Parcs Nationaux – 7 Juin 2011 – IMPAC 3 dans les Calanques

La Marseillaise – 07 Juin 2011 – Le lacydon choisi pour sa bonne mer

La Provence – 07 Juin 2011 – Capitale des mers du monde

7 commentaires sur “Avec IMPAC 3, l’avenir de la mer passe par Marseille”

  1. Chanaleilles dit :

    Un joli coup !
    Nos édiles ont trop longtemps oublié que Marseille était née de la mer, et que toute son histoire s’est écrite grâce à elle.
    Il est bon qu’enfin l’un d’eux s’en souvienne, et fasse avancer les choses – malgré les lenteurs d’un système municipal sclérosé, et les blocages de toutes sortes, tant matériels qu’intellectuels – de façon aussi éclatante !
    Bravo !
    Dommage que toutes les délégations municipales et communautaires ne soient pas gérées de façon aussi dynamique et moderne, avec une véritable vision de l’avenir, la ville y gagnerait vraiment, et pour le coup, on pourrait réellement dire qu’elle … accélère !

  2. ALAIN dit :

    arretez vos délire je suis sur que vous habitez en ville. il y a de hommes qui habitent sur ces espaces et qui en ont marre de vos interdits quand je pense qu’en 68 on criait il est interdit d’interdire! vous voulez canaliser les gens dans des sentiers balisés à grands coups de subventions européennes pendant que l’on réfléchi comment supprimer les aides au resto du coeur. ça me donne envie de vomir.vous représentez les nouveaux dictateurs. mais le peuple se soulevera un jour et n’acceptera plus ces débilitées. l’homme doit passer avant les scarabés! je pense sincérement que les pseudos écolos représentent un vrai danger pour l’humain. pouquoi ne lacherions nous pas des loups et des ours dans le centre de marseille? qu’ils bouffent 2 ou 3 pseudos écolos et on reviendrai peut etre à plus de bon sens!

    • Didier Reault dit :

      Cher Monsieur,
      Je n’habite pas le centre ville. Je suis élu, réélu en Mars dernier à Mazargues (alors que certains pensait que mon engagement pour le Parc allait me faire chuter) et j’habite mon quartier. Quant à mes délires, il ne sont sans doute pas aussi violents que les vôtres !
      Pour mémoire, le seul candidat anti-parc qui se présentait sur le canton de Mazargues a réalisé 3% des voix, sans doute grâce « au soulèvement du peuple » que vous évoquez !

  3. Claudette APROSI-ORLANDO dit :

    Bonjour Didier, Malheureusement nous n’avons pas accès à la rubrique « sondage »! Eh oui, le site « Mairie en direct », nous propose simplement « chargement en cours ». Pourquoi?….mystère. Qoiqu’il en soit, tu connais notre position, c’est un NON sans appel. Les donneurs de leçons ne sont vraiment pas concernés. Il faut leur rappeler que grâce aux cabanoniers, Sormiou est entretenu, respecté depuis des années, contrairement à certains visiteurs qui prennent sormiou pour une poubelle.
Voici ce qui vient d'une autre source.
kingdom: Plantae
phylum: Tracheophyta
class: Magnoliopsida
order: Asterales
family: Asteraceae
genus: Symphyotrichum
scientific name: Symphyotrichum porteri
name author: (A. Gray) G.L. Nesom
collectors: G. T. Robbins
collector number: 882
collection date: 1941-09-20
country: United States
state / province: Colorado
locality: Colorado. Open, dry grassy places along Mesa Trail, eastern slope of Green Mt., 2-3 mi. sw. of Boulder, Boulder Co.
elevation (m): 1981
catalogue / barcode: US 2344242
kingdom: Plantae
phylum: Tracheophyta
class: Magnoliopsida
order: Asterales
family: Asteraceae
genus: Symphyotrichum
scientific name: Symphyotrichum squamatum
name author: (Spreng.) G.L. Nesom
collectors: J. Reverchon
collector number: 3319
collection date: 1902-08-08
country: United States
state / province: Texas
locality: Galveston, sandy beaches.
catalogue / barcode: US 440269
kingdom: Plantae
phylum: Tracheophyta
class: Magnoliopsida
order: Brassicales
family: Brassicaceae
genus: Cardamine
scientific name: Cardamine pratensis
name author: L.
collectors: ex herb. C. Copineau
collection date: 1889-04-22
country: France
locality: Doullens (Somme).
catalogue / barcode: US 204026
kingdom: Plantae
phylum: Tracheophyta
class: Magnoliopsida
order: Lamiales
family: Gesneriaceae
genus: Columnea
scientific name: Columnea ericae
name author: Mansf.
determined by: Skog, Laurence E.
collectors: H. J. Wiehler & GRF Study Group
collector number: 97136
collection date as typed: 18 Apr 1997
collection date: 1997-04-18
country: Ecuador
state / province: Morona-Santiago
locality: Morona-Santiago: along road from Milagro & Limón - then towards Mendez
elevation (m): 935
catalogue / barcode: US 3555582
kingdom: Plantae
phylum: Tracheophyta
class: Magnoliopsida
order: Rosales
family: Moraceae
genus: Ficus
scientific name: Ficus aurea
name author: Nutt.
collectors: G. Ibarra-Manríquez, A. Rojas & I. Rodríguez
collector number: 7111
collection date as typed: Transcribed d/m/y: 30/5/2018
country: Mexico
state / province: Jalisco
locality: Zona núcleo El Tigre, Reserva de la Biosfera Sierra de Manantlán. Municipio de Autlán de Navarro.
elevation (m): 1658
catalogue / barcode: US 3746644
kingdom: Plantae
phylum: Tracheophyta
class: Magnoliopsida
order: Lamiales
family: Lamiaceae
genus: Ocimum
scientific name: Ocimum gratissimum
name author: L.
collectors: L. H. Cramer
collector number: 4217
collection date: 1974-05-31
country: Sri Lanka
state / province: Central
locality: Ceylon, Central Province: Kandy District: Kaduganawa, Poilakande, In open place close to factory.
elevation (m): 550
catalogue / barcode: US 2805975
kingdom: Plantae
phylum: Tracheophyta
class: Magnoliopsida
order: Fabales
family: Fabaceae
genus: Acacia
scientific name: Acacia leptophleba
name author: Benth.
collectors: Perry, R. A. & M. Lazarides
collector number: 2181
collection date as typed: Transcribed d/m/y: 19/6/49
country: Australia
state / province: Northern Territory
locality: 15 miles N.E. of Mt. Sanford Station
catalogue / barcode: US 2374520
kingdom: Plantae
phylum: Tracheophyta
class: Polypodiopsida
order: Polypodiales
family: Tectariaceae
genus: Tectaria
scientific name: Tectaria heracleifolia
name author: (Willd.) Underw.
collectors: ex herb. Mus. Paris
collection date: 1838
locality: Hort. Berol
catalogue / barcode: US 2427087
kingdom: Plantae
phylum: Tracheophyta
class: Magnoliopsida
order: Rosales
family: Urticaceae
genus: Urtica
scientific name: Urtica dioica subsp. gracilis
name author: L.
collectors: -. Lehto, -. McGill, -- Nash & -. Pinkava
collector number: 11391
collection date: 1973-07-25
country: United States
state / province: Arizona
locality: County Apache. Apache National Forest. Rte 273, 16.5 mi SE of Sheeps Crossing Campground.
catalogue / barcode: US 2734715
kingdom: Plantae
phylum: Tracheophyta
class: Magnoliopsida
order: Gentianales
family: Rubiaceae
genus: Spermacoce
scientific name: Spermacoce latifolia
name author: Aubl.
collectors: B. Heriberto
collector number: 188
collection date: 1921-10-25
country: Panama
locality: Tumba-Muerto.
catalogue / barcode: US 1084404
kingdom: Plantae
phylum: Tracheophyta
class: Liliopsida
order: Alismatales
Bonne journée

    • Didier Reault dit :

      Bonjour,
      C’est surprenant que vous ne puissiez pas voter parce-que vu le score du non !
      Concernant l’engagement des gens de Sormiou, je n’ai jamais dit le contraire et critiqué le bien fondé de votre travail dans la Calanque. Pour le reste, tout a été dit ou presque et, pour certains, dans des termes moins courtois que les tiens.

  4. abeilleenville dit :

    Alain a raison sur le fond, et en théorie : un peuple éduqué et respectueux de la nature et des autres devrait pouvoir se passer d’interdits, et vivre en harmonie avec la nature, et avec les autres espèces.
    Le problème est que l’être humain ne se comporte pas naturellement de façon respectueuse de ce qui l’entoure, à part dans un monde idéal, ou préservé de la « civilisation », genre les premières tribus d’Amérique, ou encore dans les théories élaborées par les philosophes des Lumières, type « le bon sauvage ».
    Il n’y a qu’à voir combien ce monsieur est agressif pour se dire qu’il a lui aussi des choses à apprendre, en terme de respect des autres, et des leurs idées, et en terme de tolérance ; les pseudo-écolos ne préservent pas les scarabées, en tout cas pas seulement, ils préservent la nature pour que les 7 milliards d’individus que nous sommes ne finissent pas de la réduire en quelques décennies en un tas de déchets et en un désert, comme ils ont commencé à le faire, et que nos descendants puissent continuer à en profiter.